“How the Supreme Court Could Affect Voting Rules on Election Day”

NYT:

A Texas lawsuit over the mailing of absentee ballots to everyone over 65 but no one else. A Nevada case on whether to count mail ballots that lack postmarks. A Florida lawsuit over the right of former felons to vote.

Any number of legal battles over the rules for the Nov. 3 election could wind up this fall before a Supreme Court whose liberal minority was further diminished by the death on Friday of Justice Ruth Bader Ginsburg. And any Supreme Court ruling in some of those cases could resonate nationwide, influencing similar suits filed in other jurisdictions.

But whether Justice Ginsburg’s death could shape the outcome of the presidential race is no simple question, some experts on election law said on Monday. Her loss shifts further to the right a court that already took a largely conservative stance on questions of voting rights and election procedures, especially when Election Day is close.

Absentee and early voting in the general election are already underway in some states, and Justice Ginsburg’s death has made the court itself a central issue in the most bitterly partisan presidential race in memory. And that makes it less clear that the justices would want to risk fanning those partisan fires by taking on cases where its rulings might be seen as overtly political, some election scholars said.

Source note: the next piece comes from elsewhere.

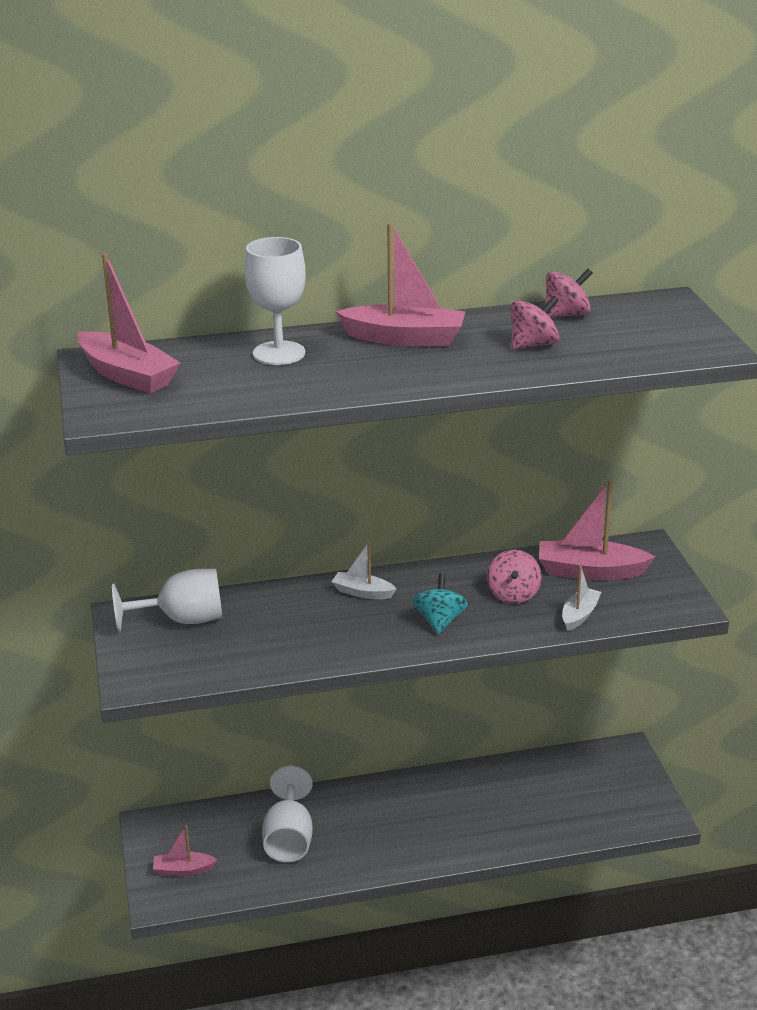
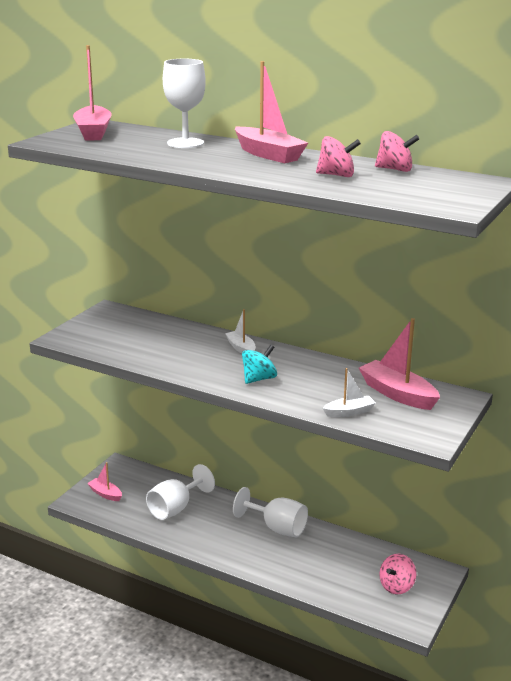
camera: 40 degrees right, 5 degrees down
(182, 620) = (130, 322): white goblet -> white goblet (277, 528)
(513, 594) = (326, 385): pink spinning top -> pink spinning top (396, 586)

“I think Chief Justice Roberts is very sensitive to perceptions of the legitimacy of the court,” Nathaniel Persily, a Stanford University law professor and an expert on constitutional and election law, said of John G. Roberts Jr. “Whether it’s deciding to take a case, or how they end up deciding it, he knows that if it’s seen as breaking along partisan lines or taking advantage of the death of Justice Ginsburg, that is a real threat” to the Supreme Court’s public standing.